Actions to take →
1: Which people are named in the news briefs? List every one of them.
2: In the news briefs, what share of the coins swept from the Fountain of Trevi goes to the charity Caritas?
3: Write the next part of the news briefs, continuing on from the final sentence of the text.

Militants raid village

Militants staged a night raid on a village in Thailand's restive Muslim-majority south, killing nine members of one family including an eight-month-old baby, authorities said yesterday. The mother and father, and their seven daughters, aged up to 20 years, were shot dead overnight in Gra Thong in the southern province of Narathiwat, police said. Another nine people, from two other families, were wounded. Residents blamed the killings on security forces and initially barred police and army officials from entering the village, army spokesman Acra Tiprote said. But he added that the army was not responsible.

■ United States
Woman to wed her shooter

A woman said she still plans to marry the man who shot her in the groin and then held her hostage in his family's garage for six days. Tina Marie Stebbins revealed her intentions in a letter released on Monday as her boyfriend, Christian Leroy Lindblad, was sentenced to 20 years in prison for shooting her in June 2002, the Press-Enterprise newspaper of South California reported on Tuesday. "I love Christian today as deeply as I loved him before this awful thing happened to us," Stebbins wrote in a victim impact statement. "We are soul mates."

■ Italy

Four held for coin-scooping

Italian police arrested four street cleaners Monday as they tried to pocket hundreds of euros scooped from Rome's famed Fountain of Trevi. Each day, thousands of tourists stand with their backs to the Renaissance masterpiece and throw coins over their shoulders into its shallow basin in a tradition which is supposed to ensure they return to Rome. The money, which adds up to several hundred euros a day or more, is regularly swept out by a cleaning firm with half of the proceeds handed over to Roman Catholic charity Caritas.

Exercise data →

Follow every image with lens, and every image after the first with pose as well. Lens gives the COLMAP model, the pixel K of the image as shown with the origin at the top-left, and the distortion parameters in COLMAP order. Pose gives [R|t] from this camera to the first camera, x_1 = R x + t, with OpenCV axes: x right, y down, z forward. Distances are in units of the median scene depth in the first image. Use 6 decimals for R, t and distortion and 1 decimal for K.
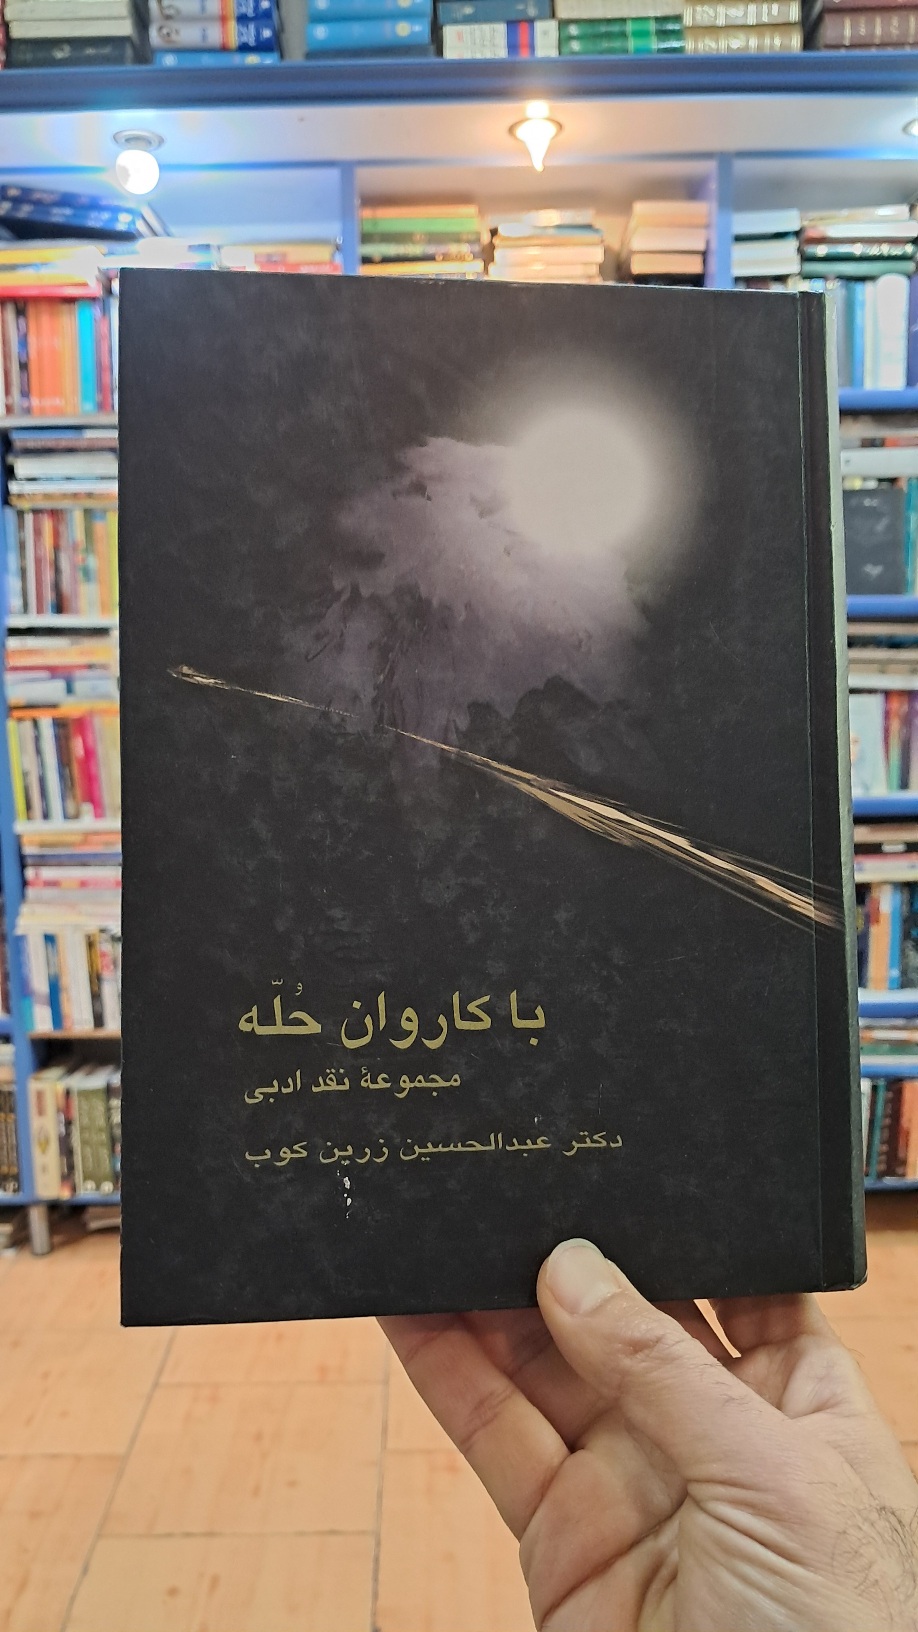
lens RADIAL K [[1244.8, 0, 445.8], [0, 1244.8, 810.0], [0, 0, 1]] dist [0.006714, -0.045510]
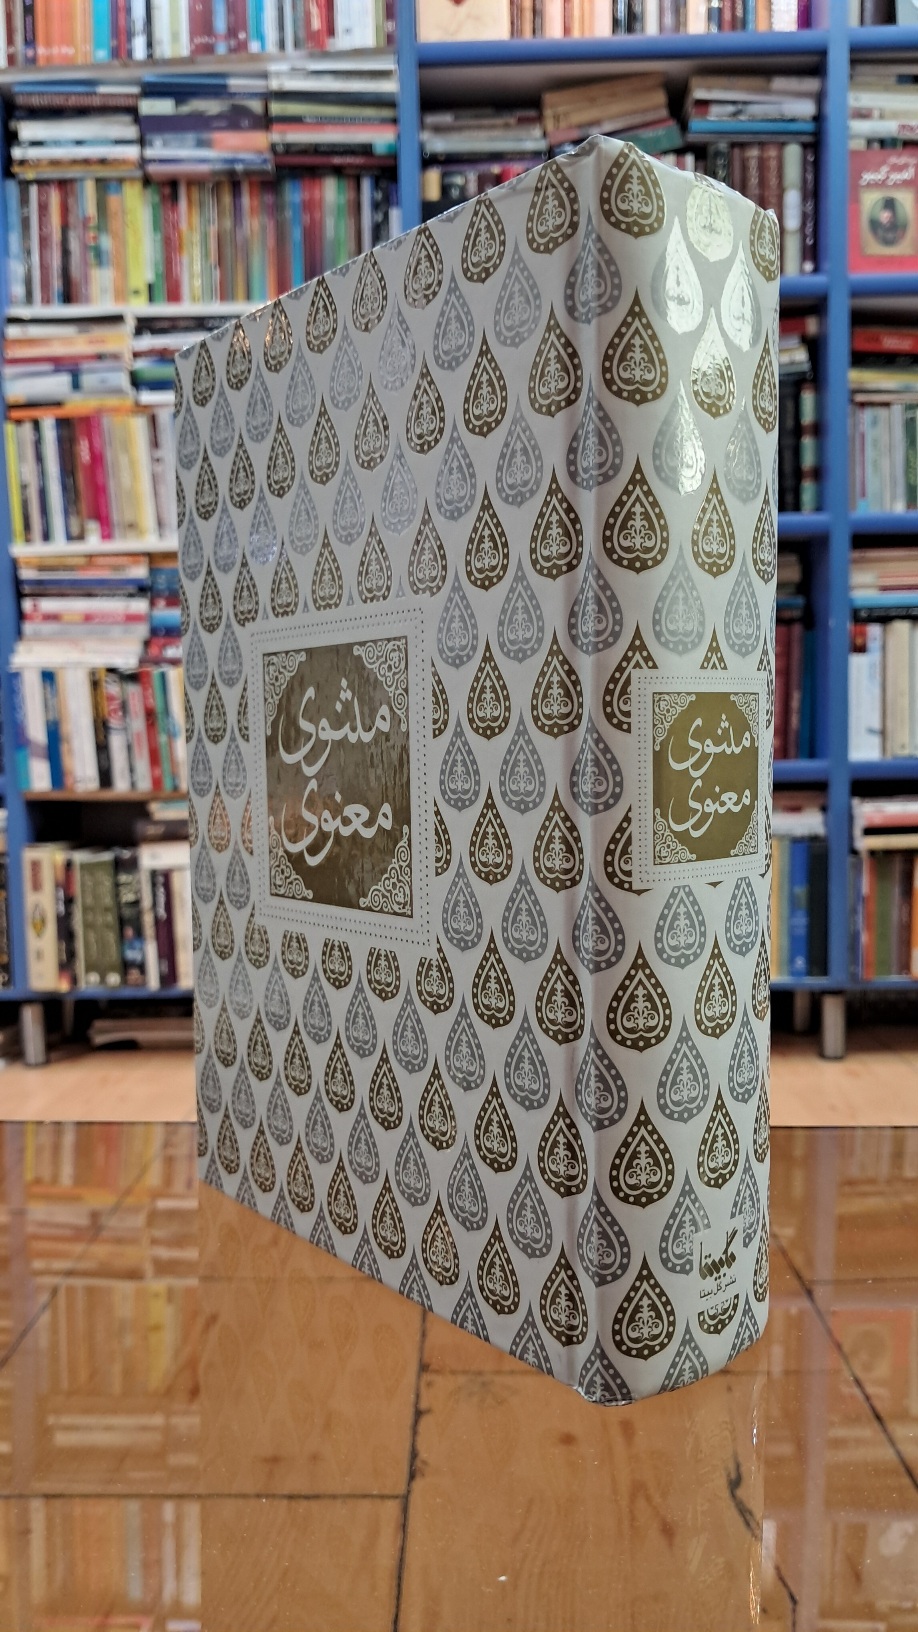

Results by task →
1:
- Acra Tiprote
- Tina Marie Stebbins
- Christian Leroy Lindblad

2: Half of the proceeds go to Caritas.

3:
■ United States

Phone-bandit suspect caught

The FBI on Tuesday arrested a 19-year-old woman suspected of robbing four Virginia banks while apparently talking on her mobile phone, local media said. Candice Martinez was captured at 3:40am in Centreville, Virginia, after an FBI agent spotted a car linked to the Washington-area robberies, FBI spokeswoman Debbie Weirman told a CBS television affiliate. The woman who robbed the banks was filmed by security cameras casually walking up to the teller and handing over a note while holding a cellphone to her ear the whole time. Weirman said authorities were flooded with tips after the robber's face was broadcast across the nation.

■ Senegal

Former Chad leader arrested

Chad's former president Hissene Habre was arrested and taken into custody yesterday in Senegal, under an international warrant issued in Belgium over mass killings and torture when he was in power, the justice minister and lawyers said. Habre, who is accused of atrocities committed by his 1982-1990 regime and has lived in exile in Senegal since 1990, "was arrested this morning," Demba Cire Bathily, a spokesman for the Senegalese Coalition for the Extradition of Hissene Habre to Belgium, told reporters. The former warlord turned head of state in the northern central African country appeared before the Court of Appeal in Dakar, which is set to rule on whether extradition to Belgium is possible.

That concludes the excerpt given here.